=== WHAT IS EXPECTED ===
Search term "door": please copy every line of the records below that contains it.

=== Source data ===
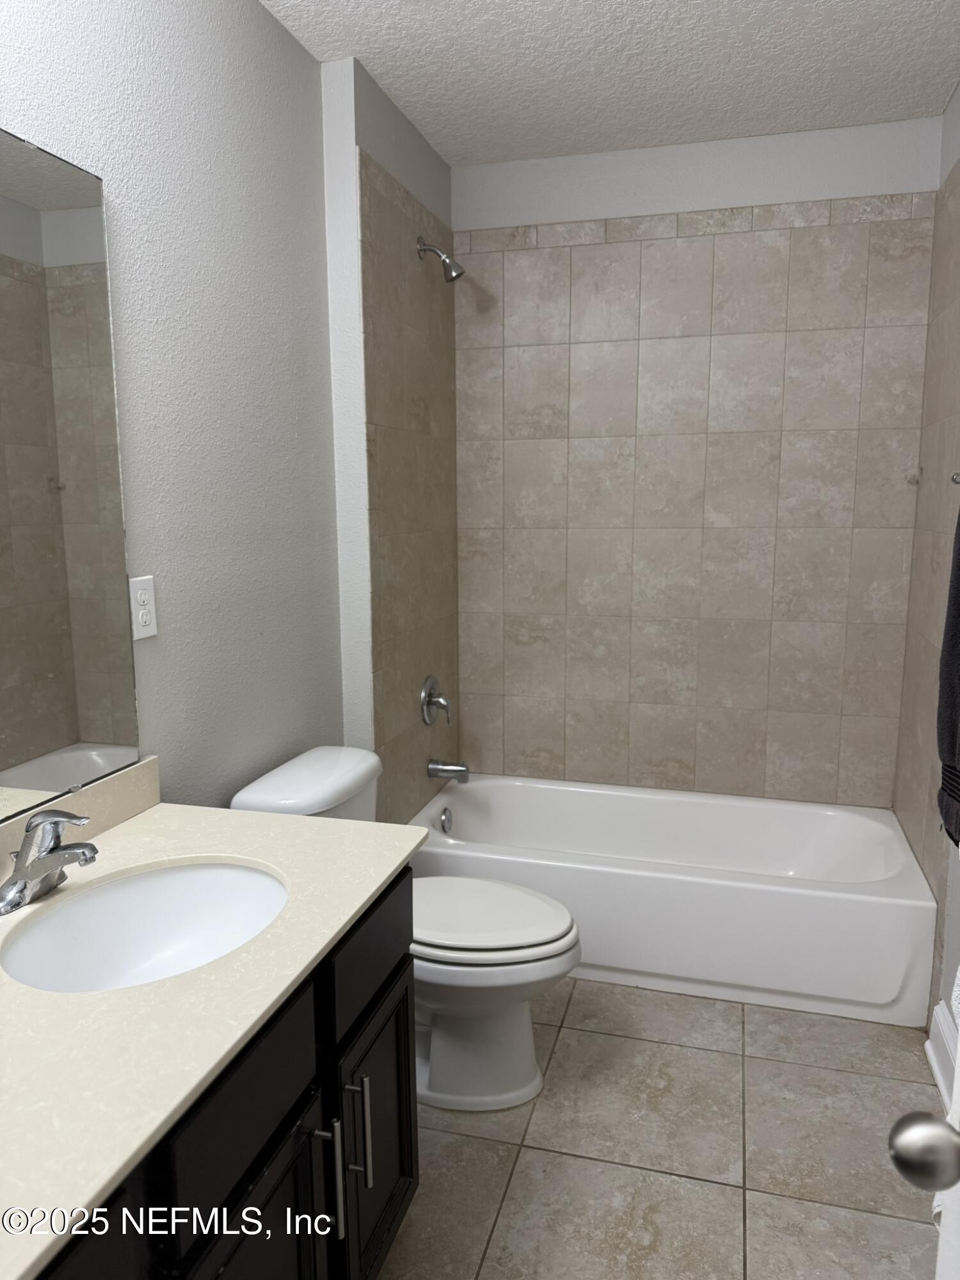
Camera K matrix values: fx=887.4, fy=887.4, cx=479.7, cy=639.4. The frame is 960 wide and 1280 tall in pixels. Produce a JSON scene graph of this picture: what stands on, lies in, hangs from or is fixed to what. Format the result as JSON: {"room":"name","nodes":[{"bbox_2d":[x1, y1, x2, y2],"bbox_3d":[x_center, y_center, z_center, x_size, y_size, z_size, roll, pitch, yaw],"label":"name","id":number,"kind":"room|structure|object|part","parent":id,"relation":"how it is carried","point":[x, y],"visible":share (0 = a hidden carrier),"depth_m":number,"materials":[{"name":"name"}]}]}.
{"room":"bathroom","nodes":[
{"label":"bathroom","id":0,"kind":"room"},
{"bbox_2d":[0,0,348,814],"bbox_3d":[-0.768,-0.097,1.481,0.112,2.517,3.036,2,9,16],"label":"left wall","id":1,"kind":"structure","parent":0,"point":[25,122],"depth_m":1.90,"materials":[{"name":"paint"}]},
{"bbox_2d":[0,128,140,821],"bbox_3d":[-0.796,-0.205,1.113,0.009,1.030,1.044,2,9,16],"label":"mirror","id":2,"kind":"object","parent":1,"relation":"attached to","point":[106,729],"visible":1,"depth_m":1.46,"materials":[{"name":"mirror"}]},
{"bbox_2d":[128,575,157,640],"bbox_3d":[-0.642,-0.061,1.692,0.008,0.116,0.071,2,9,16],"label":"electrical outlet","id":3,"kind":"object","parent":1,"relation":"attached to","point":[141,587],"visible":0.98,"depth_m":1.69,"materials":[{"name":"white plastic"}]},
{"bbox_2d":[321,55,460,816],"bbox_3d":[-0.262,-0.315,2.942,0.146,2.530,0.887,2,9,16],"label":"shower wall","id":4,"kind":"structure","parent":0,"point":[376,154],"depth_m":2.50,"materials":[{"name":"tile"}]},
{"bbox_2d":[419,675,451,725],"bbox_3d":[-0.138,0.208,3.020,0.079,0.173,0.173,2,9,16],"label":"shower valve","id":5,"kind":"object","parent":4,"relation":"attached to","point":[423,695],"visible":0.99,"depth_m":3.00,"materials":[{"name":"silver metal"}]},
{"bbox_2d":[416,236,465,281],"bbox_3d":[-0.119,-1.188,2.768,0.149,0.142,0.078,2,9,16],"label":"shower head","id":6,"kind":"object","parent":4,"relation":"attached to","point":[457,272],"visible":0.99,"depth_m":2.76},
{"bbox_2d":[426,757,470,782],"bbox_3d":[-0.104,0.444,3.034,0.141,0.079,0.065,2,9,16],"label":"tub spout","id":7,"kind":"object","parent":4,"relation":"attached to","point":[436,772],"visible":0.98,"depth_m":3.02,"materials":[{"name":"silver metal"}]},
{"bbox_2d":[261,0,959,166],"bbox_3d":[0.093,-1.371,1.194,1.858,0.096,3.830,2,9,16],"label":"ceiling","id":8,"kind":"structure","parent":0,"point":[945,71],"depth_m":2.32,"materials":[{"name":"white paint"}]},
{"bbox_2d":[381,977,945,1279],"bbox_3d":[0.114,1.198,1.564,1.824,0.096,3.807,2,9,16],"label":"floor","id":9,"kind":"structure","parent":0,"point":[726,1192],"depth_m":1.89,"materials":[{"name":"beige tile"}]},
{"bbox_2d":[32,869,414,1279],"bbox_3d":[-0.551,0.840,1.139,0.623,0.774,1.238,2,9,16],"label":"vanity cabinet","id":10,"kind":"object","parent":9,"relation":"on","point":[275,1147],"visible":0.54,"depth_m":1.19,"materials":[{"name":"black wood"}]},
{"bbox_2d":[0,782,428,1276],"bbox_3d":[-0.581,0.451,1.199,0.639,0.059,1.274,2,9,16],"label":"countertop","id":11,"kind":"structure","parent":10,"relation":"on","point":[333,931],"depth_m":1.09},
{"bbox_2d":[0,808,97,915],"bbox_3d":[-0.632,0.317,1.327,0.155,0.139,0.158,2,9,16],"label":"faucet","id":12,"kind":"object","parent":11,"relation":"on","point":[25,886],"visible":0.99,"depth_m":1.31,"materials":[{"name":"silver metal"}]},
{"bbox_2d":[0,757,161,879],"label":"backsplash","id":13,"kind":"structure","parent":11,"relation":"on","point":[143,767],"depth_m":1.58,"materials":[{"name":"stone"}]},
{"bbox_2d":[0,858,290,993],"bbox_3d":[-0.468,0.488,1.306,0.390,0.156,0.482,2,9,16],"label":"sink","id":14,"kind":"object","parent":11,"relation":"in","point":[209,872],"visible":0.67,"depth_m":1.43,"materials":[{"name":"white ceramic"}]},
{"bbox_3d":[-0.315,0.613,1.191,0.029,0.167,0.380,2,9,16],"label":"drawer","id":15,"kind":"part","parent":10,"relation":"part of","materials":[{"name":"black wood"}]},
{"bbox_3d":[-0.305,1.021,1.270,0.037,0.574,0.368,2,9,16],"label":"cabinet door","id":16,"kind":"part","parent":10,"relation":"part of","materials":[{"name":"black wood"}]},
{"bbox_3d":[-0.245,0.851,1.418,0.037,0.195,0.018,2,9,16],"label":"bar pull","id":17,"kind":"part","parent":10,"relation":"part of","materials":[{"name":"silver metal"}]},
{"bbox_3d":[-0.211,0.831,1.511,0.037,0.192,0.016,2,9,16],"label":"bar pull","id":18,"kind":"part","parent":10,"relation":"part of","materials":[{"name":"silver metal"}]},
{"bbox_3d":[-0.196,0.966,1.719,0.036,0.511,0.408,2,9,16],"label":"cabinet door","id":19,"kind":"part","parent":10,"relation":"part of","materials":[{"name":"black wood"}]},
{"bbox_2d":[226,744,579,1112],"bbox_3d":[-0.143,0.689,2.134,0.781,0.747,0.479,2,9,16],"label":"toilet","id":20,"kind":"object","parent":9,"relation":"on","point":[520,1069],"visible":0.56,"depth_m":2.04,"materials":[{"name":"white ceramic"}]},
{"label":"bowl","id":21,"kind":"part","parent":20,"relation":"part of","materials":[{"name":"white ceramic"}]},
{"bbox_3d":[-0.038,0.653,2.170,0.513,0.044,0.398,2,9,16],"label":"toilet lid","id":22,"kind":"part","parent":20,"relation":"part of","materials":[{"name":"white plastic"}]},
{"bbox_2d":[408,774,937,1029],"bbox_3d":[0.556,0.759,2.865,1.521,0.352,0.771,2,9,16],"label":"bathtub","id":23,"kind":"object","parent":9,"relation":"on","point":[562,794],"visible":0.89,"depth_m":2.54,"materials":[{"name":"white plastic"}]},
{"bbox_2d":[438,805,453,833],"bbox_3d":[-0.117,0.625,3.058,0.031,0.081,0.075,2,9,16],"label":"overflow drain","id":24,"kind":"object","parent":23,"relation":"attached to","point":[444,824],"visible":0.97,"depth_m":3.05,"materials":[{"name":"silver metal"}]},
{"bbox_2d":[448,112,942,805],"bbox_3d":[0.644,-0.358,3.088,1.646,2.498,0.111,2,9,16],"label":"back wall","id":25,"kind":"structure","parent":0,"point":[900,173],"depth_m":2.88,"materials":[{"name":"tile"}]},
{"bbox_2d":[890,85,959,1045],"bbox_3d":[1.255,-0.238,2.238,0.111,2.485,1.468,2,9,16],"label":"right wall","id":26,"kind":"structure","parent":0,"point":[958,92],"depth_m":2.49,"materials":[{"name":"beige tile"}]},
{"bbox_2d":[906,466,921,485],"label":"wall hook","id":27,"kind":"object","parent":26,"relation":"attached to","point":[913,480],"visible":0.98,"depth_m":2.76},
{"bbox_2d":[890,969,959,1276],"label":"door","id":28,"kind":"structure","parent":26,"relation":"attached to","point":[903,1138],"depth_m":0.74,"materials":[{"name":"white paint"}]},
{"bbox_2d":[888,1110,959,1191],"bbox_3d":[0.392,0.403,0.703,0.104,0.064,0.077,2,9,16],"label":"door knob","id":29,"kind":"object","parent":28,"relation":"attached to","point":[916,1130],"visible":0.99,"depth_m":0.69,"materials":[{"name":"silver metal"}]},
{"bbox_2d":[926,999,959,1107],"bbox_3d":[0.912,1.097,1.418,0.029,0.146,1.726,2,9,16],"label":"baseboard","id":30,"kind":"structure","parent":26,"relation":"attached to","point":[932,1052],"depth_m":2.13,"materials":[{"name":"white paint"}]},
{"bbox_2d":[951,470,959,484],"bbox_3d":[0.977,-0.304,1.636,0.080,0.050,0.652,2,9,16],"label":"towel bar","id":31,"kind":"object","parent":26,"relation":"attached to","point":[955,480],"visible":0.89,"depth_m":1.91,"materials":[{"name":"silver metal"}]},
{"bbox_2d":[935,498,959,853],"bbox_3d":[0.900,0.042,1.548,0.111,0.678,0.460,2,9,16],"label":"towel","id":32,"kind":"object","parent":31,"relation":"hanging from","point":[958,633],"visible":0.99,"depth_m":1.64,"materials":[{"name":"fabric"}]}
]}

=== EXPECTED ANSWER ===
{"bbox_3d":[-0.305,1.021,1.270,0.037,0.574,0.368,2,9,16],"label":"cabinet door","id":16,"kind":"part","parent":10,"relation":"part of","materials":[{"name":"black wood"}]},
{"bbox_3d":[-0.196,0.966,1.719,0.036,0.511,0.408,2,9,16],"label":"cabinet door","id":19,"kind":"part","parent":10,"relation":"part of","materials":[{"name":"black wood"}]},
{"bbox_2d":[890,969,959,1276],"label":"door","id":28,"kind":"structure","parent":26,"relation":"attached to","point":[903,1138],"depth_m":0.74,"materials":[{"name":"white paint"}]},
{"bbox_2d":[888,1110,959,1191],"bbox_3d":[0.392,0.403,0.703,0.104,0.064,0.077,2,9,16],"label":"door knob","id":29,"kind":"object","parent":28,"relation":"attached to","point":[916,1130],"visible":0.99,"depth_m":0.69,"materials":[{"name":"silver metal"}]},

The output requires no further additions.